I was quite excited to pick up this book recently, thinking it was time to read another biography. I enjoyed Metaxas’ biography of Dietrich Bonhoeffer about 4 years ago, so was keen to read more of his work. He has also written Seven Men, after which he was encouraged to write a similar version about seven women.
It was a good read and was also very interesting. Unless you spend your life in history and biographies, chances are there will be women in here you do not know much about. His introductory chapter explains the process he went about in choosing which women to include, which was insightful. He did not choose women because they were compared to men (such as the first woman to do something). Rather:
When I consider the seven women I chose, I see that most of them were great for reasons that derive precisely for their being women, not in spite of it; and what made them great has nothing to so with their being measured against or competing with men. In other words, their accomplishments are not gender-neutral but are rooted in their singularity as women. All of them existed and thrived as women… (p. xv)

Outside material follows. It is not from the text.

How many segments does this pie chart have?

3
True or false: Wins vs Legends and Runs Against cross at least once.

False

He also goes on to talk about how pitting women against men does both a disservice and I found these comments refreshing. He finishes saying that biographies enable us to look at a different era and time and to realise that we all come to these accounts with our own cultural blinkers, and we can still learn a great deal from people of the past. All very helpful and illustrative to know how someone has thought about their writing.
Then onto the stories of the seven women. He has included: Jean of Arc, Susanna Wesley, Hannah More, Saint Maria of Paris, Corrie ten Boom, Rosa Parks and Mother Teresa. In doing so he has included women from the Catholic, Orthodox and Reformed faith. I felt each chapter got better as I read along, meaning I found Joan of Arc and even Susannah Wesley much weaker chapters than the later ones. I wonder if sometimes stories of people from long ago are so alien to our cultural understanding they are much hard to interact with, which is an interesting conclusion, I realise, considering Metaxas’ opening remarks.

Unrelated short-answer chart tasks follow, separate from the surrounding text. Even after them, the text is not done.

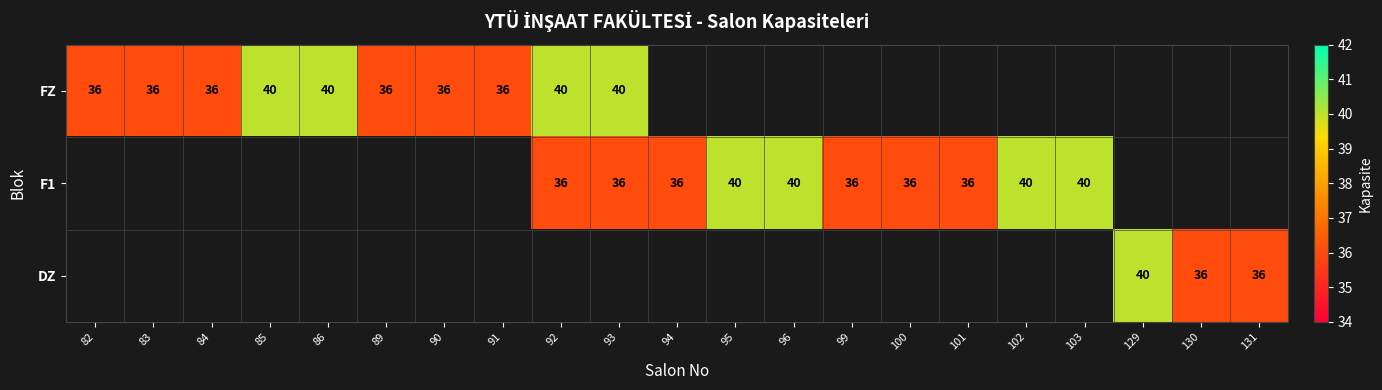

List the series in order of their overall mean, highest first.

FZ, F1, DZ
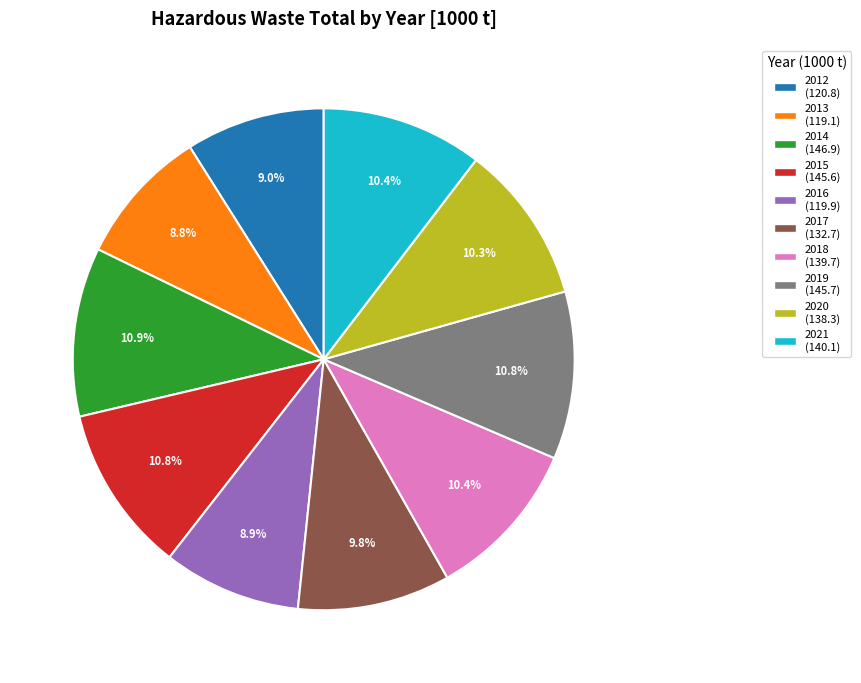

Is 2017 the majority of the pie?

No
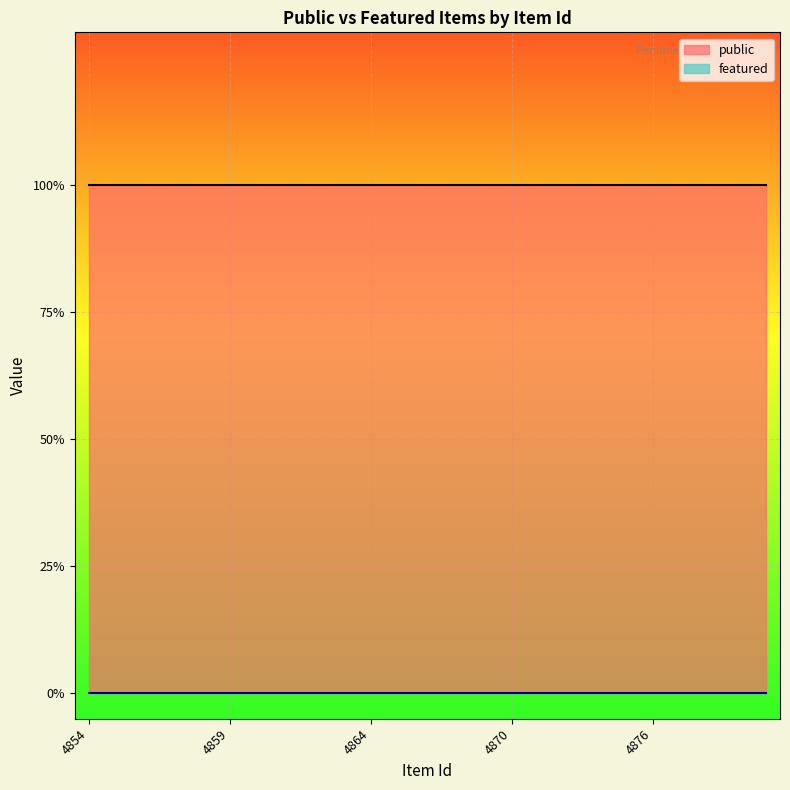

Reading left to right, what are all the values shown in this chart?

public: 1	1	1	1	1	1	1	1	1	1	1	1	1	1	1	1	1	1	1	1	1	1	1	1	1
featured: 0	0	0	0	0	0	0	0	0	0	0	0	0	0	0	0	0	0	0	0	0	0	0	0	0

The one I struggled with the most was the chapter on Joan of Arc. It is clearly a fascinating story and one I did not know the details about. However, oddly I thought for a biography, there was no analysis of her at all. This was a young woman who claimed voices from God were clearly speaking to her about helping the rightful king of France regain the throne. The whole story and setting is so foreign to us, an attempt at interpretation would have been helpful for the reader. I can only assume even Metaxas did not feel up to the task.
Each of the following chapters presented a woman and her life and faith in more detail, with a little bit of analysis along the way. I had either no or only basic knowledge about most of these women and I finished the book encouraged by the lives of women of the past. In the end because only one chapter was given to each woman, it was really only a taste. They are some I would definitely like to read about in more detail in the future. A good read to get a brief insight to seven remarkable women.